§ TEXT PASSAGE
A number of clouds that hovered over the markets last year have
been removed, eliminating the uncertainty that hampered deal making.
The mega-merger is back.
For the corporate takeover business, the past half-decade was a fallow period. Deal makers and chief executives, brought low by the global financial crisis, lacked the confidence to make the audacious multibillion-dollar acquisitions that had defined previous market booms.
Cycles turn, however, and in the opening weeks of 2013, merger activity has suddenly roared back to life. On Thursday, Berkshire Hathaway, the conglomerate run by Warren E. Buffett, said it had teamed up with Brazilian investors to buy the ketchup maker H.J. Heinz for about $23 billion. The same day, American Airlines and US Airways agreed to merge in a deal valued at $11 billion.
Those transactions were announced a week after announcement of a planned $24 billion buyout of the computer company Dell by its founder, Michael S. Dell, and private equity backers. And Liberty Global, the company controlled by the billionaire media magnate John C. Malone, struck a $16 billion deal to buy the British cable business Virgin Media.
"Since the crisis, one by one, the stars came into alignment, and it was only a matter of time before you had a week like we just had," said James B. Lee Jr., the vice chairman of JPMorgan Chase.
Still, bankers and lawyers remain circumspect, warning that it is still too early to declare a mergers-and-acquisitions boom like those during the junk bond craze of 1989, the dot-com bubble of 1999 and the leveraged buyout bonanza of 2007. They also say that it is important to pay heed to the excesses that developed during these moments of merger mania, all of which ended badly.
A confluence of factors has driven the recent deals. Most visibly, the stock market has been on a tear, with the Standard & Poor's 500-stock index in the past week briefly hitting its highest levels since November 2007. Higher share prices have buoyed the confidence of chief executives, who now, instead of retrenching, are looking for ways to expand their businesses.
A number of clouds that hovered over the markets last year have also been removed, eliminating the uncertainty that hampered deal making. Mergers and acquisitions activity in 2012 remained tepid, as companies took a wait-and-see approach to the outcome of the presidential election and negotiations over planned automatic tax increases and spending cuts. The problems in Europe, which began in earnest in 2011, shut down a lot of potential transactions, but the region has since stabilized.

§ PROBLEMS TO SOLVE
(A) In the merger article, rewrite the stretch from "A confluence of" through "has since stabilized.", substituting "sluggish" for "tepid".
(B) Render this sentence from the merger article in French: "Cycles turn, however, and in the opening weeks of 2013, merger activity has suddenly roared back to life."
(C) Check each statement against the merger article. Answer yes or no, and quote the words that decide it.
(i) American Airlines and US Airways agreed to merge in a deal valued at $11 billion.
(ii) Mergers and acquisitions activity in 2012 was strong.
(iii) The problems in Europe began in earnest in 2009.
The records that follow were drawn from a separate source.

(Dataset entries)

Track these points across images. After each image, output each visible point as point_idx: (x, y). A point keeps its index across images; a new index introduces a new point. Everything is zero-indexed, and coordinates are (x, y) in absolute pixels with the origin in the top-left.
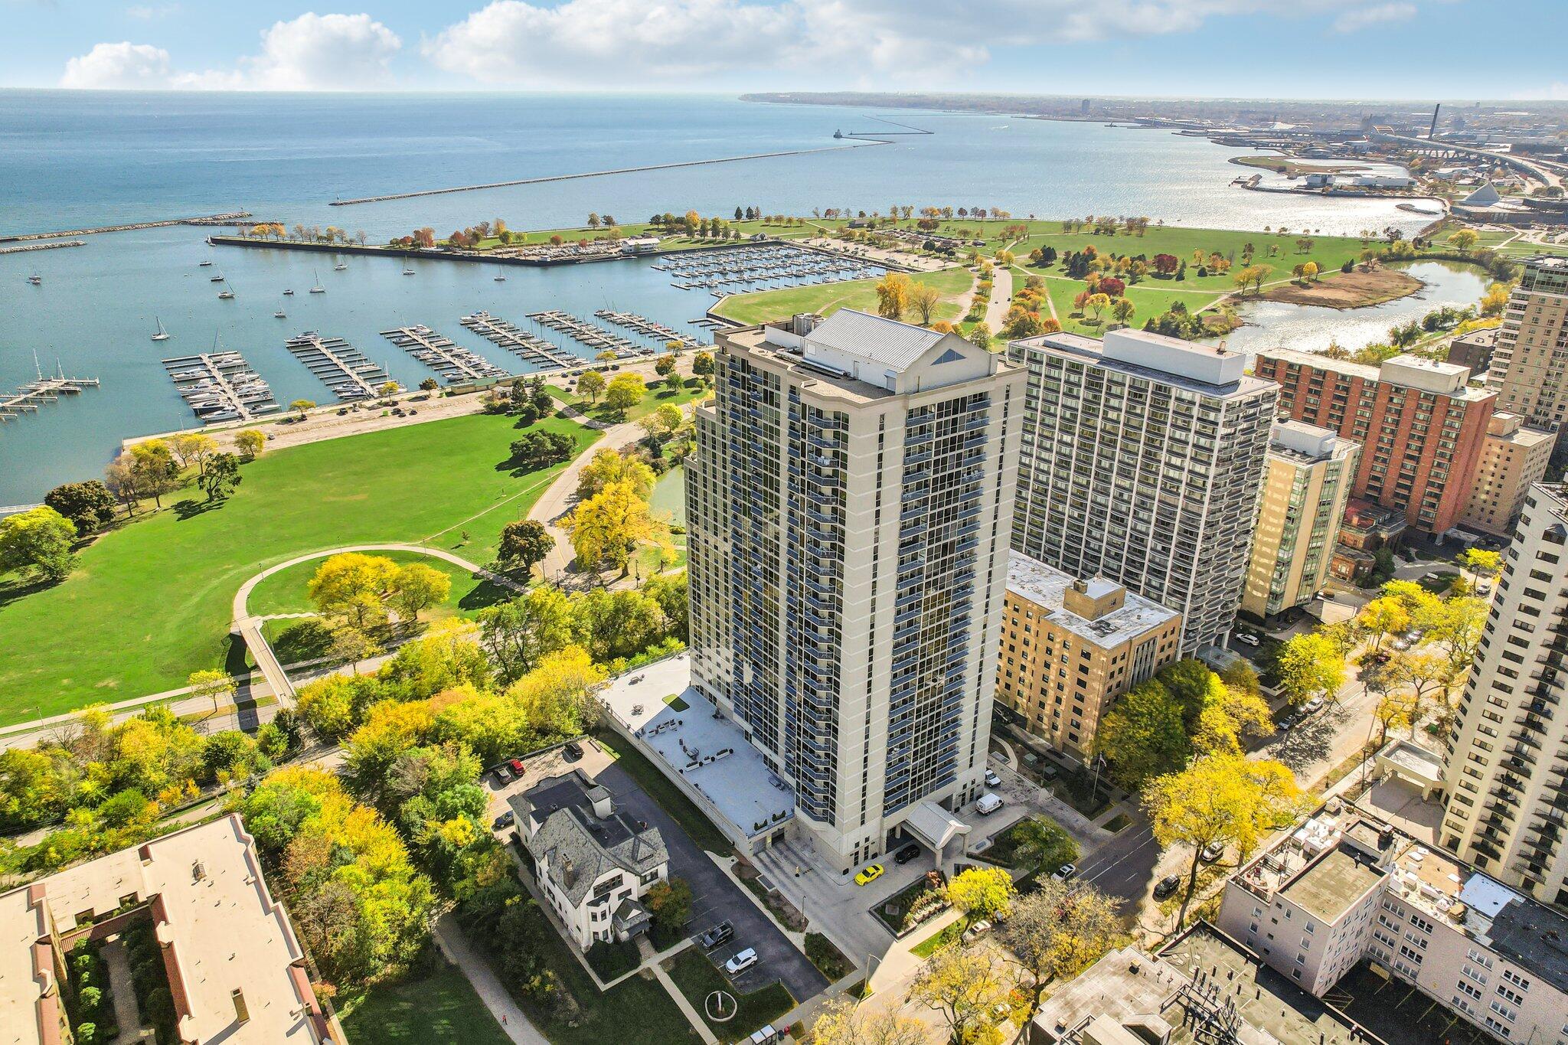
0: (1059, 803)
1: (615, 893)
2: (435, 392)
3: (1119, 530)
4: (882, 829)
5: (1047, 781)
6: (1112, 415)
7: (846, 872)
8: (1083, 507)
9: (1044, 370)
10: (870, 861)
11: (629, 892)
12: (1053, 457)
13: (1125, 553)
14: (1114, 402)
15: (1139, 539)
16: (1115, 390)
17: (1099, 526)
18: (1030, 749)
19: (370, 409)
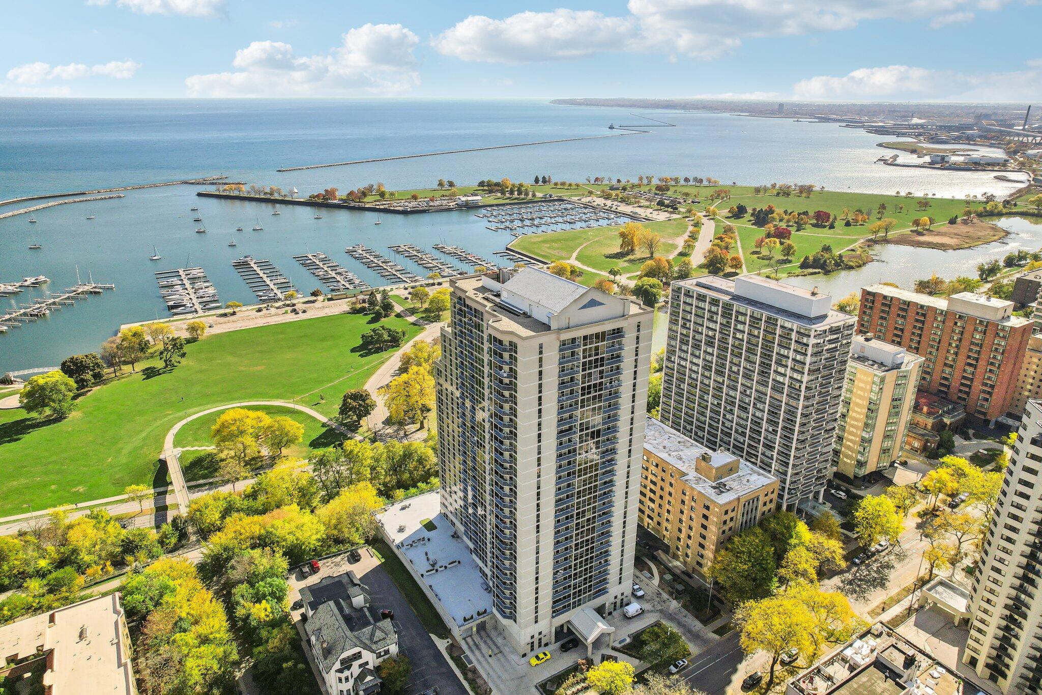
0: (684, 612)
1: (356, 664)
2: (321, 298)
3: (744, 415)
4: (551, 625)
5: (678, 595)
6: (739, 336)
7: (524, 655)
8: (719, 398)
9: (694, 302)
10: (543, 649)
11: (367, 663)
12: (700, 362)
13: (748, 432)
14: (740, 327)
15: (757, 423)
16: (740, 318)
17: (731, 412)
18: (669, 570)
19: (277, 308)
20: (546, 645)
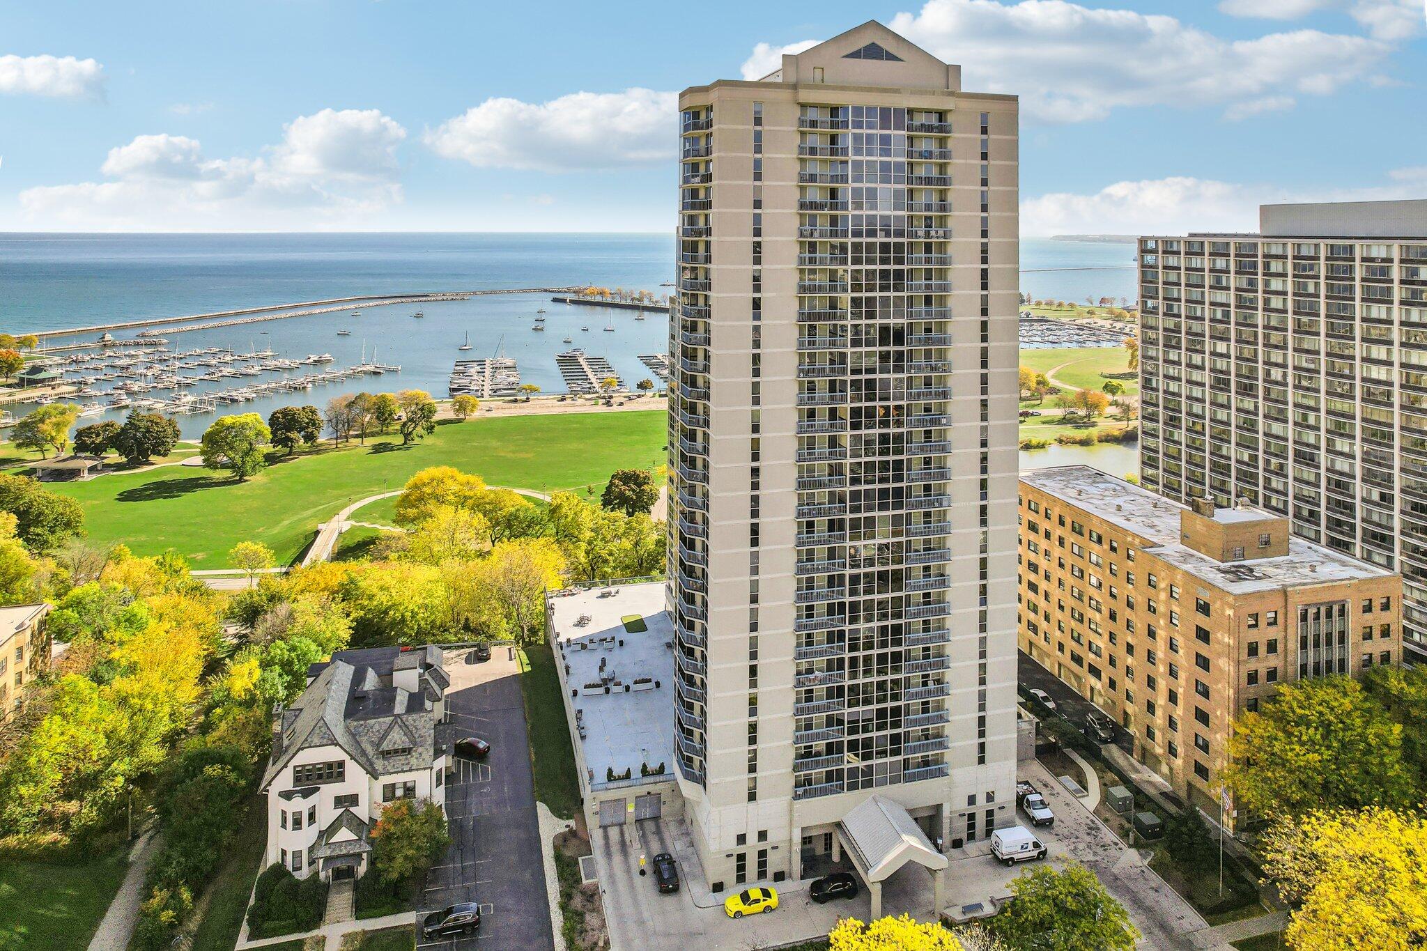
0: (1155, 879)
1: (329, 791)
5: (1143, 838)
6: (1276, 303)
7: (718, 887)
11: (353, 800)
12: (1206, 377)
14: (1276, 284)
16: (1275, 267)
18: (1126, 781)
20: (779, 877)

§ EXERCISE RESPONSES
(A)
A confluence of factors has driven the recent deals. Most visibly, the stock market has been on a tear, with the Standard & Poor's 500-stock index in the past week briefly hitting its highest levels since November 2007. Higher share prices have buoyed the confidence of chief executives, who now, instead of retrenching, are looking for ways to expand their businesses.
A number of clouds that hovered over the markets last year have also been removed, eliminating the uncertainty that hampered deal making. Mergers and acquisitions activity in 2012 remained sluggish, as companies took a wait-and-see approach to the outcome of the presidential election and negotiations over planned automatic tax increases and spending cuts. The problems in Europe, which began in earnest in 2011, shut down a lot of potential transactions, but the region has since stabilized.

(B) Les cycles tournent, cependant, et au cours des premières semaines de 2013, l'activité de fusions a soudainement repris vie avec vigueur.

(C)
(i) Yes: "American Airlines and US Airways agreed to merge in a deal valued at $11 billion."
(ii) No: "Mergers and acquisitions activity in 2012 remained tepid"
(iii) No: "The problems in Europe, which began in earnest in 2011"